Um pequeno panorama sobre a Teologia Cristã Ortodoxa
*Fabrício Veliq, teólogo protestante, é Doutor em Teologia pela Faculdade Jesuíta de Belo Horizonte (FAJE), Doctor of Theology pela Katholieke Universiteit Leuven (KU Leuven), Bacharel em Filosofia e Licenciado em Matemática (UFMG). É coautor do livro: Teologia no século 21: novos contextos e fronteiras. Editora Saber Criativo. E-mail: fveliq@gmail.com.
Podemos aprender muito com a teologia ortodoxa
A teologia cristã ortodoxa, infelizmente, é ainda pouco conhecida pela grande parcela da população cristã no Brasil, se comparada com a teologia cristã latina. Porém, ela se mostra riquíssima, tanto referente às suas formulações, quanto à sua iconografia, tendo muito a nos ensinar em nossos dias. Diante disso, no texto de hoje, gostaria de apresentar duas dimensões importantes dentro dessa teologia, bem como um conceito muito caro a ela: a dimensão apofática, a dimensão catafática e o conceito de Theosis [1].
No que tange à primeira dimensão, no pensamento oriental prevalece aquela que é chamada dimensão apofática da teologia, ou seja, segundo a definição de Evdokimov, “a teologia é a negação de toda definição humana” (EVDOKIMOV, 1996, p.22). Dessa forma, para Evdokimov, não existe nome capaz de exprimir Deus de forma adequada, podendo somente se falar sobre aquilo que Deus não é e nunca aquilo que Ele é.

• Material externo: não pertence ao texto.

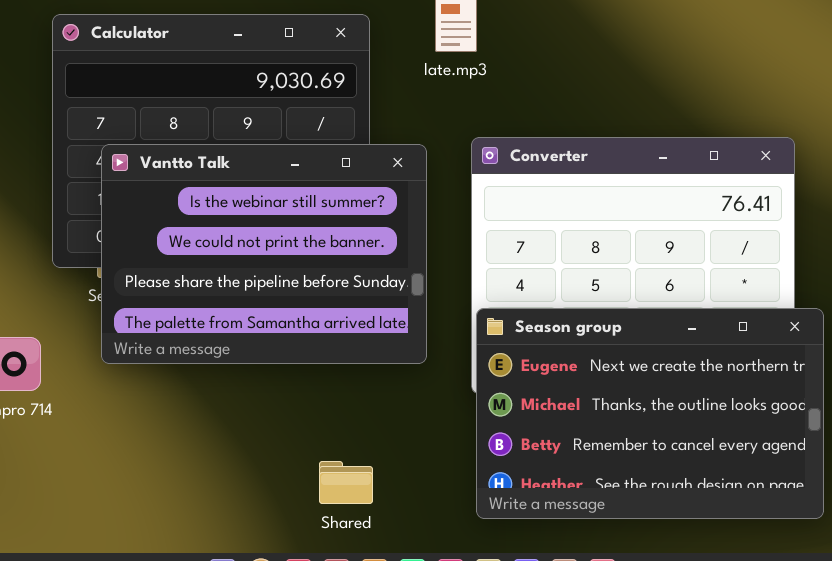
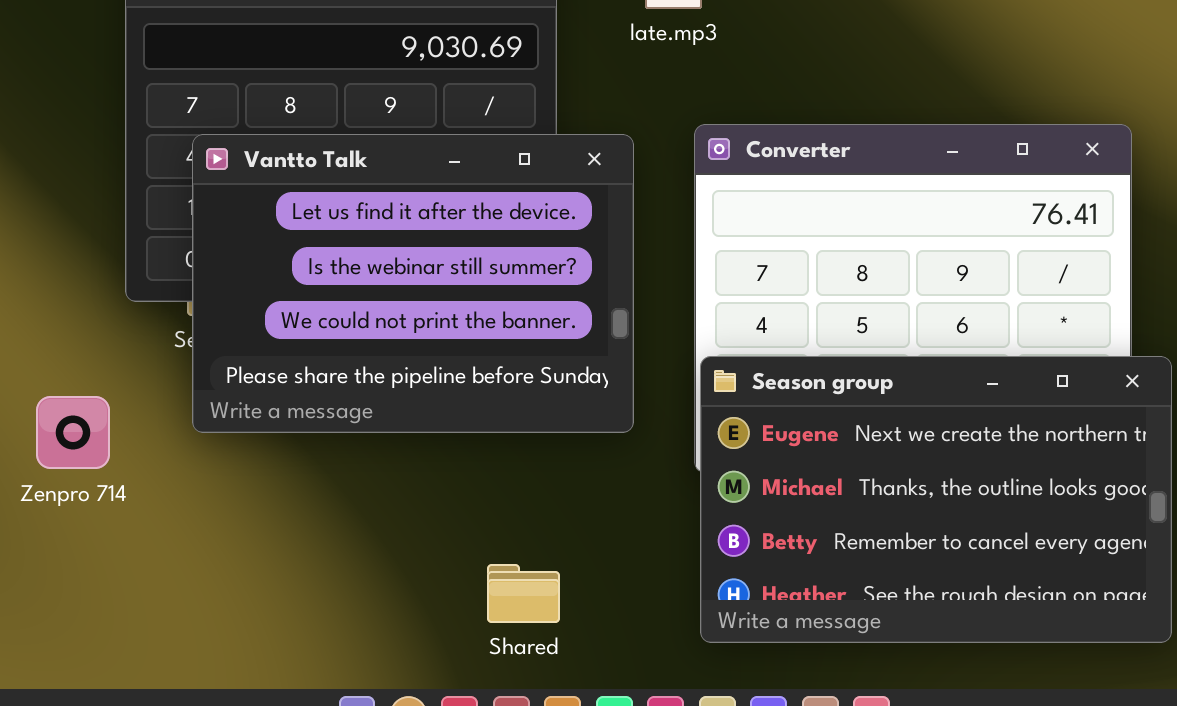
Vantto Talk: [101,144,427,364] -> [192,134,634,433], scrolled up 1 row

Nesse sentido, a tônica da teologia oriental é apofática desde que ela não se desligue de sua base que é a teologia catafática.
Meyendorff, em seu livro La teologia Bizantina, nos dá uma boa visão do que seria a teologia catafática, mostrando-nos sua premissa que diz que só podemos conhecer de Deus aquilo que Dele é revelado. Uma vez que Ele sempre se revela como Pai, Filho e Espírito, esse fato não pode ser deduzido de nenhum princípio ou de forma racional (cf. MEYENDORFF, 1984, p.220). Aqui, fica-se claro que a teologia apofática e catafática são complementares.
Enquanto não é possível dizer quem Deus é em sua essência (dimensão apofática), ainda assim é possível falarmos de Deus a partir daquilo que ele revelou a nós (dimensão catafática).
Algo que é importante de se ter em mente é que a teologia cristã ortodoxa sempre deu ênfase à monarquia do Pai. Tudo procede do Pai e está em estreita relação com o ele. Dessa forma, as relações da Trindade se manifestam de acordo com as propriedades pessoais de cada um e são essas propriedades que distinguem o Pai como não gerado e fonte de todas as coisas, o Filho como gerado e o Espírito na qualidade de expirado. O Pai é eternamente Pai, o Filho é coexistente ao Pai e o Espírito procede do Pai. Essas características de não gerado, gerador e expirador permanecem no campo apofático na perspectiva oriental, cabendo ao ser humano simplesmente contemplar o mistério divino.
Por último, apresentamos o lindo conceito da Theosis. Theosis, ou divinização do homem querem dizer a mesma coisa. Ambas tratam da pneumatização do ser humano, do seu ser transformado pelo Espírito Santo. A Theosis representa o fim último do ser humano, que é viver a semelhança que faz com que a imagem siga em direção ao seu arquétipo, ou em outras palavras, participar da vida de Deus.
Diversos foram os padres gregos que discorreram sobre o tema da Theosis, tais como Orígenes, Clemente de Alexandria, Irineu e Atanásio, dentre vários outros que poderíamos citar, padres esses de fundamental importância para o desenvolvimento da teologia oriental. Em todos esses é clara a visão de que o homem deve ser deificado, ou seja, ter restaurada a imagem autêntica de Deus.
Contudo, mostra-se muito importante percebermos que a deificação, no pensamento oriental, não se encerra na restauração da imagem de Cristo, o que tornaria esse processo estático, mas se trata de um movimento contínuo, de um se assemelhar crescente a essa imagem, tendo o Espírito Santo um papel fundamental nesse processo. Esse pensamento segue ao longo dos séculos na teologia oriental, tendo diversos sistematizadores, tais como Máximo Confessor, Gregório Palamàs e, mais recentemente, Paul Evdokimov e John Meyendorff, fazendo-nos perceber ser esse um dos pilares dessa teologia.
Logicamente, não tem como desenvolvermos todos esses temas na profundidade que merecem e muitos outros ficaram de fora, tais como a questão sacramental e a epiclese. Contudo, diante desse pequeno panorama, convidamos o leitor e a leitora a conhecer mais dessa teologia tão rica, que pode cooperar muito para uma experiência mais profunda da própria fé cristã em nossos dias.